On April 2, celebrated as “Liberation Day,” U.S. President Donald Trump is expected to announce new customs tariffs targeting Japan, China, Canada, and the European Union.
These tariffs emphasize the aggressive stance of the U.S. in its trade policies. However, contrary to expectations, Trump’s hardline strategy seems to be bringing countries closer together rather than isolating them. Following the tariffs, China, Japan, and South Korea held a meeting to strengthen their regional trade ties. This suggests that U.S. policies aimed at commercial isolation may instead consolidate alliances among other countries. As uncertainty grows in global markets, riskier assets like cryptocurrencies are anticipated to remain under pressure in the short term.
Fed Confronts Inflation and Recession Fears
The Federal Reserve is facing expectations of a 2.5 basis point rate cut this year but is currently displaying uncertainty. Consumer confidence in the American economy and weak economic indicators are strengthening the possibility of an economic recession for the second quarter, while new tariffs could exacerbate inflationary pressures. In this typical “stagflation” environment, the Fed may be more inclined to raise rates instead of cutting them. However, it is expected that the Fed will maintain a “wait and see” approach for now.
Cryptocurrency Market Struggles with Uncertainty
The macroeconomic landscape and uncertainty stemming from U.S. trade policies are adversely impacting the cryptocurrency market, which has high expectations. The leading cryptocurrency, Bitcoin (BTC)

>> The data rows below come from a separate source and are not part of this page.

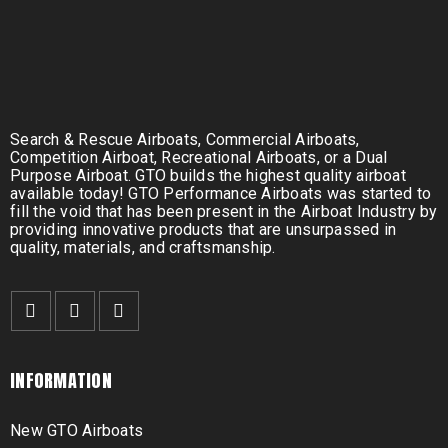
Search & Rescue Airboats, Commercial Airboats,
Competition Airboat, Recreational Airboats, or a Dual
Purpose Airboat. GTO builds the highest quality airboat
available today! GTO Performance Airboats was started to
fill the void that has been present in the Airboat Industry by
providing innovative products that are unsurpassed in
quality, materials, and craftsmanship.
INFORMATION
New GTO Airboats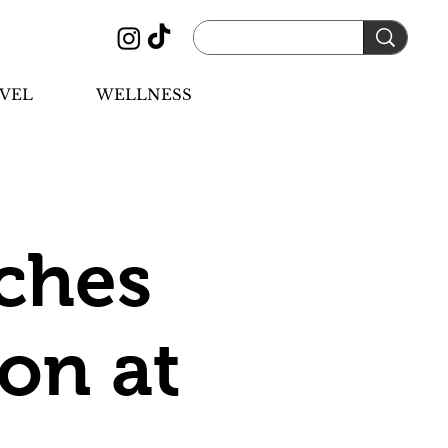
VEL
WELLNESS
ches
ion at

$84,876, has shown weak performance, while the altcoin leader Ethereum (ETH)
$1,866 attempts to maintain the critical support level of $1,800.
Cryptocurrency Market – 90-Day Performance of Bitcoin and Altcoins
Many altcoins outside of Bitcoin and Ethereum have lost 90% of their value since the beginning of the year. Data shows that most altcoins have dropped by more than 30% in just the last week. Investors do not anticipate a significant recovery in cryptocurrency prices without a strong development that triggers an upward trend and before the global economic outlook improves. Market analysts warn that while short-term low percentage increases are possible, it is advisable to avoid risks in the absence of broader improvements.